As of early 2019, bpfilter is still under development and not usable yet. The basic skeleton is here and may even be activated in 4.18+ kernels, but does not do much for now as it is not complete. The code required for translating iptables rules to BPF bytecode, although submitted along the original RFC, has not made it to the kernel at this time.
Once it gets ready, there should not be any specific tooling required. Bpfilter will likely be enabled with something such as modprobe bpfilter
, and then the whole idea is to transparently replace the back end, while leaving the front end untouched: so iptables
should be the only tool required for handling the rules, without any particular option required. Additionally, the bpftool
allows to inspect the eBPF programs (including iptables rules translated by bpfilter) loaded in the kernel.
You can check this if you want in the following video (disclaimer: by my company), which shows how we used bpfilter with a classic iptables rule (we had patched the kernel with the code from the RFC; and executing the bpfilter.ko in the console will not be necessary on the final version).

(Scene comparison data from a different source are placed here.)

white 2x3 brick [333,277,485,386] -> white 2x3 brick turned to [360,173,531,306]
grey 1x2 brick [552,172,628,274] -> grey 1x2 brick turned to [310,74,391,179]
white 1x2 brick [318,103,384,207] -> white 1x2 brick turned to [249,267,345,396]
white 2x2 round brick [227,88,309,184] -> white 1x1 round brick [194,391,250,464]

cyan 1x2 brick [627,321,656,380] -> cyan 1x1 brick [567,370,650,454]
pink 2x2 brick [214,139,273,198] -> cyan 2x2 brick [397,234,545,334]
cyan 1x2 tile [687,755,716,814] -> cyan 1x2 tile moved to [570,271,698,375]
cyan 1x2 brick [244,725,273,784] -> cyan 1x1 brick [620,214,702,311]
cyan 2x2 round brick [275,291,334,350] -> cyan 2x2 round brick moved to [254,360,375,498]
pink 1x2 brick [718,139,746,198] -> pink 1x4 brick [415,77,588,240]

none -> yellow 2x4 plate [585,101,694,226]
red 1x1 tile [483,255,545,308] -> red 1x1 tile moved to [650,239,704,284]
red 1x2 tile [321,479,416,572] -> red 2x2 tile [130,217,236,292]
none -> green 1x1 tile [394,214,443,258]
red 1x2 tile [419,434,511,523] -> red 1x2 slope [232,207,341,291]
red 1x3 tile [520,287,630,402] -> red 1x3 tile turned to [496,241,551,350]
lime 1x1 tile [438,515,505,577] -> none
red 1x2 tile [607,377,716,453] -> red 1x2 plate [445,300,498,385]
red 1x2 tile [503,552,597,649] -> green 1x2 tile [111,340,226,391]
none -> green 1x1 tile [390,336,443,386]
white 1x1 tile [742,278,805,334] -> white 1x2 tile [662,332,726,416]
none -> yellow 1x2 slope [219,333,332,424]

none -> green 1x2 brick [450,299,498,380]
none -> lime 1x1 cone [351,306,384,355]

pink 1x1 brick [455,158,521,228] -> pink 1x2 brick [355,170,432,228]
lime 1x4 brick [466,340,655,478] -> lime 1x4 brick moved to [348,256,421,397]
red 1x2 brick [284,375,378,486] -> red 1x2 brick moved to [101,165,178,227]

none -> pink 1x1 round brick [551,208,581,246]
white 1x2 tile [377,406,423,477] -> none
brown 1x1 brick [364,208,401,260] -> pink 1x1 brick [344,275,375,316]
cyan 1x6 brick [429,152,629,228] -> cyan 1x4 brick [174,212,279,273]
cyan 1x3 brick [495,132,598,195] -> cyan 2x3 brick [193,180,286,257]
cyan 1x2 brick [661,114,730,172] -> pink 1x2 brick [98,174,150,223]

You can still attach BPF programs to the XDP hook (at the driver level), even without using bpfilter, to get much better performance than what netfilter offers. However, you would have to completely rewrite your rules as C programs, compile them into eBPF with clang, and load them with e.g. the ip
tool (from iproute2). I don't know if this would match your “feature set”. Depending on how strong is your need, another drastic option could be to move your packet processing to user space and to reimplement your setup with the DPDK framework.